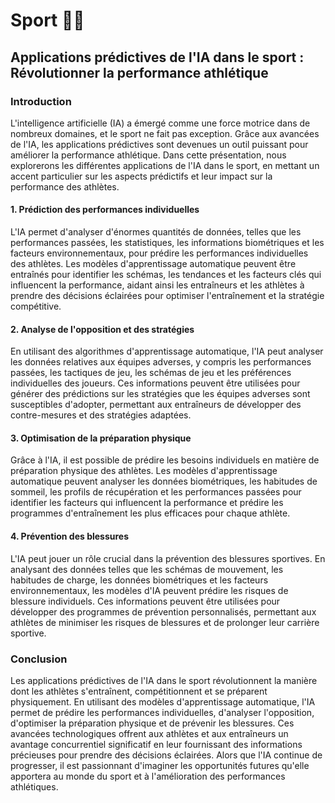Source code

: # Sport 🏋🏻

## Applications prédictives de l'IA dans le sport : Révolutionner la performance athlétique

### Introduction
L'intelligence artificielle (IA) a émergé comme une force motrice dans de nombreux domaines, et le sport ne fait pas exception. Grâce aux avancées de l'IA, les applications prédictives sont devenues un outil puissant pour améliorer la performance athlétique. Dans cette présentation, nous explorerons les différentes applications de l'IA dans le sport, en mettant un accent particulier sur les aspects prédictifs et leur impact sur la performance des athlètes.

#### 1. Prédiction des performances individuelles
L'IA permet d'analyser d'énormes quantités de données, telles que les performances passées, les statistiques, les informations biométriques et les facteurs environnementaux, pour prédire les performances individuelles des athlètes. Les modèles d'apprentissage automatique peuvent être entraînés pour identifier les schémas, les tendances et les facteurs clés qui influencent la performance, aidant ainsi les entraîneurs et les athlètes à prendre des décisions éclairées pour optimiser l'entraînement et la stratégie compétitive.

#### 2. Analyse de l'opposition et des stratégies
En utilisant des algorithmes d'apprentissage automatique, l'IA peut analyser les données relatives aux équipes adverses, y compris les performances passées, les tactiques de jeu, les schémas de jeu et les préférences individuelles des joueurs. Ces informations peuvent être utilisées pour générer des prédictions sur les stratégies que les équipes adverses sont susceptibles d'adopter, permettant aux entraîneurs de développer des contre-mesures et des stratégies adaptées.

#### 3. Optimisation de la préparation physique
Grâce à l'IA, il est possible de prédire les besoins individuels en matière de préparation physique des athlètes. Les modèles d'apprentissage automatique peuvent analyser les données biométriques, les habitudes de sommeil, les profils de récupération et les performances passées pour identifier les facteurs qui influencent la performance et prédire les programmes d'entraînement les plus efficaces pour chaque athlète.

#### 4. Prévention des blessures
L'IA peut jouer un rôle crucial dans la prévention des blessures sportives. En analysant des données telles que les schémas de mouvement, les habitudes de charge, les données biométriques et les facteurs environnementaux, les modèles d'IA peuvent prédire les risques de blessure individuels. Ces informations peuvent être utilisées pour développer des programmes de prévention personnalisés, permettant aux athlètes de minimiser les risques de blessures et de prolonger leur carrière sportive.

### Conclusion
Les applications prédictives de l'IA dans le sport révolutionnent la manière dont les athlètes s'entraînent, compétitionnent et se préparent physiquement. En utilisant des modèles d'apprentissage automatique, l'IA permet de prédire les performances individuelles, d'analyser l'opposition, d'optimiser la préparation physique et de prévenir les blessures. Ces avancées technologiques offrent aux athlètes et aux entraîneurs un avantage concurrentiel significatif en leur fournissant des informations précieuses pour prendre des décisions éclairées. Alors que l'IA continue de progresser, il est passionnant d'imaginer les opportunités futures qu'elle apportera au monde du sport et à l'amélioration des performances athlétiques.
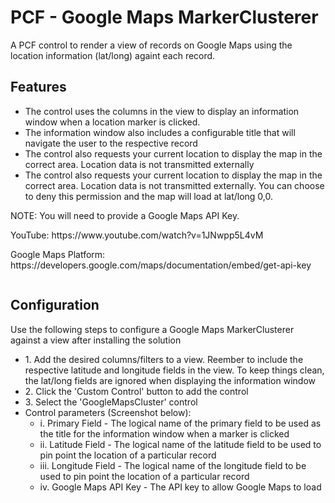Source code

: <h1>PCF - Google Maps MarkerClusterer</h1>
A PCF control to render a view of records on Google Maps using the location information (lat/long) againt each record.

<h2>Features</h2>
<ul>
  <li>The control uses the columns in the view to display an information window when a location marker is clicked.</li>
  <li>The information window also includes a configurable title that will navigate the user to the respective record</li>
  <li>The control also requests your current location to display the map in the correct area. Location data is not transmitted externally</li>
  <li>The control also requests your current location to display the map in the correct area. Location data is not transmitted externally. You can choose to deny this permission and the map will load at lat/long 0,0.</li>
</ul>

<p>NOTE: You will need to provide a Google Maps API Key.</p>

<p>YouTube: https://www.youtube.com/watch?v=1JNwpp5L4vM</p>
<p>Google Maps Platform: https://developers.google.com/maps/documentation/embed/get-api-key</p>

<img src='https://lh3.googleusercontent.com/pQmGzA885G_inNB10s5185Oc2s1I3yekjY8Kj3P43yUK8VlZJo7UYc3Vf4QbywsuCHfrMXUDnuGSdsvjEE08ux2xTxonQqeotZvb_JmbMWfLjvPJAgBg2A3na4eWN1FKIxXbAb8iW68P3kmnjLNo2wvSbf8u1_o4DbxmtMOP9I41nt0OkRfWJJRMsynUn0lDo0lrR3h32D-rV56AM-m8TJhMHy3JNEVpExHHduP9NyMUe7ckm1j5rsvgUwZXcVe8swxlNcjTkpYF1AKl2jypVbU-qWr7vqAB1Q2yOXBlJ0lvGZOoI3jsXBsQih-3XOmdwxqRknVPVnDhtwTGyCVLHMcbTBlVFmVbDjIS4YwRA_oVZCy7Qc0xaUgtm-wAZahVCfhPeWJNg86Y1eHeB2cg-tqL89qQt0pZAZmM-v0M8vARpn1RhwcYRyVrBS6xH68DrVXI_-DdB5_aFXR6y5bTnU85Zxqhggvjkusg-2v4jf4_Vy73KZPZDgV-Rn_WlJlRKM1ISqiVNRZaEOqJRDF94d5YQs7cR7rFc5NPDdy-8Ihv8sMDB09nJg9do6lkUBYuSz_iX_0M8lzoHZDekCsE3UbNc_kcMjC8oRwsVCMuqhD05afLZdgYyuOjiYBewNX0MoL7VkczBRy9zoePxgpnnNUrC6VarMtiaUlXRh0pciKPm7EXSKC8reU=w1669-h905-no' alt='' >
</br>

<h2>Configuration</h2>

<p>Use the following steps to configure a Google Maps MarkerClusterer against a view after installing the solution</p>

<ul>
  <li>1. Add the desired columns/filters to a view. Reember to include the respective latitude and longitude fields in the view. To keep     things clean, the lat/long fields are ignored when displaying the information window</li>
  <li>2. Click the 'Custom Control' button to add the control</li>
  <li>3. Select the 'GoogleMapsCluster' control</li>
  <li>
     Control parameters (Screenshot below):
      <ul>
        <li>i. Primary Field - The logical name of the primary field to be used as the title for the information window when a marker is clicked</li>
        <li>ii. Latitude Field - The logical name of the latitude field to be used to pin point the location of a particular record</li>
        <li>iii. Longitude Field - The logical name of the longitude field to be used to pin point the location of a particular record</li>
        <li>iv. Google Maps API Key - The API key to allow Google Maps to load</li>
      </ul>
  </li>
  
</ul>

<img src='https://lh3.googleusercontent.com/0Hyl_pWCl69eL1rsepU4yFEeArUDiFz7pgDX5q0cx602nQPoxOPizeqLwE471KhDcGmQ_UbZQzL5qb0Ef9S1rAZPge7rApga2N_g0E_XJsHXz_IKvvW1_vEgOP0o8Sv0x6JUs7kQ-6RKCv0IZmdfzCzvroGtwZ9lJiKRT4Gx_4j-1A-FHdxfuHKv9oUxcksT8xv238w--mcN54ON2LhJywx5nj5cR6W2rr84e3DwKLzM2SYF5k_OaaYyx_JSfPIvBQhBzW7RYkhOOeLZ2NL1qDwen1OHxYqv5ZKXoJaa8K5_03HniVNgG53OHPYLGDWhP8tYHFfF8qwZ3E5x09oYliJY6m1jKU9zvz6tAapLu0E62mk46c4fId-ohyEqt75bdcD9twa1FOpCdYxSvoP-dNIT1YBqlRumiqiYt4I_7nBLUidN4pCRFGp1vWITNvMy4-H7AY_fcppKW5branDYROPwUOeAUs9_aws9_aItH0Wb1KANI9vt8ejuIhDW4xZlRw9XDNvnIsnc40YgfDVOwScSHO08a6mlUH59tDCP7WPDuce0qEeTMfMsSQrVZSywUvZKT6OxxawMbS5ujUReJFmypa9AhU-p3jaRkkBaLqrEazhNBxBx3G7MgGUM_pJ623ZFuKt1Wuf4LeRLpMZo83kJbi1vE8Vv0qf4ajwisyU65kfP37P9WkvVBSM7_REpC9mEEbDDRbgipL7PyeXq_EKK0vu87Ixl_SvTk3KW3YxGqztJ=w502-h486-no' alt='' >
================================
None of the pictures should be kept; reproduce all the remaining material exactly.

Source code

: # Sport 🏋🏻

## Applications prédictives de l'IA dans le sport : Révolutionner la performance athlétique

### Introduction
L'intelligence artificielle (IA) a émergé comme une force motrice dans de nombreux domaines, et le sport ne fait pas exception. Grâce aux avancées de l'IA, les applications prédictives sont devenues un outil puissant pour améliorer la performance athlétique. Dans cette présentation, nous explorerons les différentes applications de l'IA dans le sport, en mettant un accent particulier sur les aspects prédictifs et leur impact sur la performance des athlètes.

#### 1. Prédiction des performances individuelles
L'IA permet d'analyser d'énormes quantités de données, telles que les performances passées, les statistiques, les informations biométriques et les facteurs environnementaux, pour prédire les performances individuelles des athlètes. Les modèles d'apprentissage automatique peuvent être entraînés pour identifier les schémas, les tendances et les facteurs clés qui influencent la performance, aidant ainsi les entraîneurs et les athlètes à prendre des décisions éclairées pour optimiser l'entraînement et la stratégie compétitive.

#### 2. Analyse de l'opposition et des stratégies
En utilisant des algorithmes d'apprentissage automatique, l'IA peut analyser les données relatives aux équipes adverses, y compris les performances passées, les tactiques de jeu, les schémas de jeu et les préférences individuelles des joueurs. Ces informations peuvent être utilisées pour générer des prédictions sur les stratégies que les équipes adverses sont susceptibles d'adopter, permettant aux entraîneurs de développer des contre-mesures et des stratégies adaptées.

#### 3. Optimisation de la préparation physique
Grâce à l'IA, il est possible de prédire les besoins individuels en matière de préparation physique des athlètes. Les modèles d'apprentissage automatique peuvent analyser les données biométriques, les habitudes de sommeil, les profils de récupération et les performances passées pour identifier les facteurs qui influencent la performance et prédire les programmes d'entraînement les plus efficaces pour chaque athlète.

#### 4. Prévention des blessures
L'IA peut jouer un rôle crucial dans la prévention des blessures sportives. En analysant des données telles que les schémas de mouvement, les habitudes de charge, les données biométriques et les facteurs environnementaux, les modèles d'IA peuvent prédire les risques de blessure individuels. Ces informations peuvent être utilisées pour développer des programmes de prévention personnalisés, permettant aux athlètes de minimiser les risques de blessures et de prolonger leur carrière sportive.

### Conclusion
Les applications prédictives de l'IA dans le sport révolutionnent la manière dont les athlètes s'entraînent, compétitionnent et se préparent physiquement. En utilisant des modèles d'apprentissage automatique, l'IA permet de prédire les performances individuelles, d'analyser l'opposition, d'optimiser la préparation physique et de prévenir les blessures. Ces avancées technologiques offrent aux athlètes et aux entraîneurs un avantage concurrentiel significatif en leur fournissant des informations précieuses pour prendre des décisions éclairées. Alors que l'IA continue de progresser, il est passionnant d'imaginer les opportunités futures qu'elle apportera au monde du sport et à l'amélioration des performances athlétiques.
Source code

: <h1>PCF - Google Maps MarkerClusterer</h1>
A PCF control to render a view of records on Google Maps using the location information (lat/long) againt each record.

<h2>Features</h2>
<ul>
  <li>The control uses the columns in the view to display an information window when a location marker is clicked.</li>
  <li>The information window also includes a configurable title that will navigate the user to the respective record</li>
  <li>The control also requests your current location to display the map in the correct area. Location data is not transmitted externally</li>
  <li>The control also requests your current location to display the map in the correct area. Location data is not transmitted externally. You can choose to deny this permission and the map will load at lat/long 0,0.</li>
</ul>

<p>NOTE: You will need to provide a Google Maps API Key.</p>

<p>YouTube: https://www.youtube.com/watch?v=1JNwpp5L4vM</p>
<p>Google Maps Platform: https://developers.google.com/maps/documentation/embed/get-api-key</p>

<img src='https://lh3.googleusercontent.com/pQmGzA885G_inNB10s5185Oc2s1I3yekjY8Kj3P43yUK8VlZJo7UYc3Vf4QbywsuCHfrMXUDnuGSdsvjEE08ux2xTxonQqeotZvb_JmbMWfLjvPJAgBg2A3na4eWN1FKIxXbAb8iW68P3kmnjLNo2wvSbf8u1_o4DbxmtMOP9I41nt0OkRfWJJRMsynUn0lDo0lrR3h32D-rV56AM-m8TJhMHy3JNEVpExHHduP9NyMUe7ckm1j5rsvgUwZXcVe8swxlNcjTkpYF1AKl2jypVbU-qWr7vqAB1Q2yOXBlJ0lvGZOoI3jsXBsQih-3XOmdwxqRknVPVnDhtwTGyCVLHMcbTBlVFmVbDjIS4YwRA_oVZCy7Qc0xaUgtm-wAZahVCfhPeWJNg86Y1eHeB2cg-tqL89qQt0pZAZmM-v0M8vARpn1RhwcYRyVrBS6xH68DrVXI_-DdB5_aFXR6y5bTnU85Zxqhggvjkusg-2v4jf4_Vy73KZPZDgV-Rn_WlJlRKM1ISqiVNRZaEOqJRDF94d5YQs7cR7rFc5NPDdy-8Ihv8sMDB09nJg9do6lkUBYuSz_iX_0M8lzoHZDekCsE3UbNc_kcMjC8oRwsVCMuqhD05afLZdgYyuOjiYBewNX0MoL7VkczBRy9zoePxgpnnNUrC6VarMtiaUlXRh0pciKPm7EXSKC8reU=w1669-h905-no' alt='' >
</br>

<h2>Configuration</h2>

<p>Use the following steps to configure a Google Maps MarkerClusterer against a view after installing the solution</p>

<ul>
  <li>1. Add the desired columns/filters to a view. Reember to include the respective latitude and longitude fields in the view. To keep     things clean, the lat/long fields are ignored when displaying the information window</li>
  <li>2. Click the 'Custom Control' button to add the control</li>
  <li>3. Select the 'GoogleMapsCluster' control</li>
  <li>
     Control parameters (Screenshot below):
      <ul>
        <li>i. Primary Field - The logical name of the primary field to be used as the title for the information window when a marker is clicked</li>
        <li>ii. Latitude Field - The logical name of the latitude field to be used to pin point the location of a particular record</li>
        <li>iii. Longitude Field - The logical name of the longitude field to be used to pin point the location of a particular record</li>
        <li>iv. Google Maps API Key - The API key to allow Google Maps to load</li>
      </ul>
  </li>
  
</ul>

<img src='https://lh3.googleusercontent.com/0Hyl_pWCl69eL1rsepU4yFEeArUDiFz7pgDX5q0cx602nQPoxOPizeqLwE471KhDcGmQ_UbZQzL5qb0Ef9S1rAZPge7rApga2N_g0E_XJsHXz_IKvvW1_vEgOP0o8Sv0x6JUs7kQ-6RKCv0IZmdfzCzvroGtwZ9lJiKRT4Gx_4j-1A-FHdxfuHKv9oUxcksT8xv238w--mcN54ON2LhJywx5nj5cR6W2rr84e3DwKLzM2SYF5k_OaaYyx_JSfPIvBQhBzW7RYkhOOeLZ2NL1qDwen1OHxYqv5ZKXoJaa8K5_03HniVNgG53OHPYLGDWhP8tYHFfF8qwZ3E5x09oYliJY6m1jKU9zvz6tAapLu0E62mk46c4fId-ohyEqt75bdcD9twa1FOpCdYxSvoP-dNIT1YBqlRumiqiYt4I_7nBLUidN4pCRFGp1vWITNvMy4-H7AY_fcppKW5branDYROPwUOeAUs9_aws9_aItH0Wb1KANI9vt8ejuIhDW4xZlRw9XDNvnIsnc40YgfDVOwScSHO08a6mlUH59tDCP7WPDuce0qEeTMfMsSQrVZSywUvZKT6OxxawMbS5ujUReJFmypa9AhU-p3jaRkkBaLqrEazhNBxBx3G7MgGUM_pJ623ZFuKt1Wuf4LeRLpMZo83kJbi1vE8Vv0qf4ajwisyU65kfP37P9WkvVBSM7_REpC9mEEbDDRbgipL7PyeXq_EKK0vu87Ixl_SvTk3KW3YxGqztJ=w502-h486-no' alt='' >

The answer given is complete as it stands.